Wednesday, October 1, 2014

Quinoa Week: Autumn Quinoa Salad


Autumn Quinoa Salad
from twopeasandtheirpod.com
makes about 8 servings as a side dish

1 Cup Quinoa, Rinsed
1 Red Bell Pepper, Chopped
1/2 Red Onion, Chopped Finely
1 Package Ready To Steam Sweet Potatoes (About 2 Cups) Cubed
2 Tablespoons Olive Oil
3 Tablespoons Balsamic Vinegar
Salt and Pepper
3/4 Cup Dried Cranberries

Prepare quinoa according to package directions.  Let cool.  In a medium bowl combine cooled quinoa, red pepper, onion, steamed (and cooled) sweet potatoes, olive oil and vinegar.  Season with salt and pepper to taste.  Stir in dried cranberries.

This salad has such gorgeous fall colors!  Especially with the rainbow quinoa.  I think this would be a great dish to bring to a Thanksgiving potluck!  The onions are a little sharp (obviously) so I think this salad is better the next day after they get a chance to mellow and all of the flavors of the salad can get to know each other.  
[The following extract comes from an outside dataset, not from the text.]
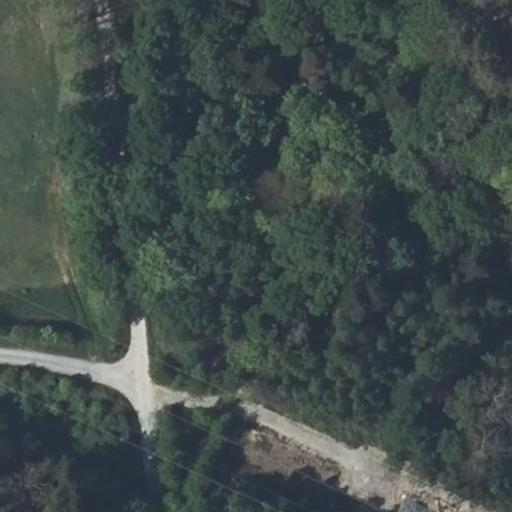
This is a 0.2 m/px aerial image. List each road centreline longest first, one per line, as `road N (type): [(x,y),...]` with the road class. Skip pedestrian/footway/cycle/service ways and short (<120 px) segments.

Tuesday, September 30, 2014

Quinoa Week: Quinoa Fritters


Quinoa Fritters
from thehounoursystem.com
makes 12 fritters

1 Cup Quinoa
1 Cup Shredded Parmesan Cheese
6 Scallions, Finely Chopped
2 Eggs
3 Tablespoons Flour
1 Tablespoon Olive Oil

Cook quinoa according to package directions.  Let cool.  In a medium mixing bowl mix quinoa, Parmesan, scallions, eggs, and flour.  Heat olive oil in a medium skillet over medium high heat.  Pack quinoa mixture into 1/3 cup measuring cups.  Drop mixture into heated oil and press down so it makes a patty.  Don't overcrowd the skillet because the fritters are fragile.  Cook for 5 minutes per side.  Garnish with extra Parmesan and scallions, if desired.

These fritters are a great alternative to boring potatoes as a side or you can even have them for a light lunch with a salad.  Or throw them on a bun and call it a veggie burger!  I've been making a few at a time, keeping the extra "batter" in the fridge until we're ready for another batch!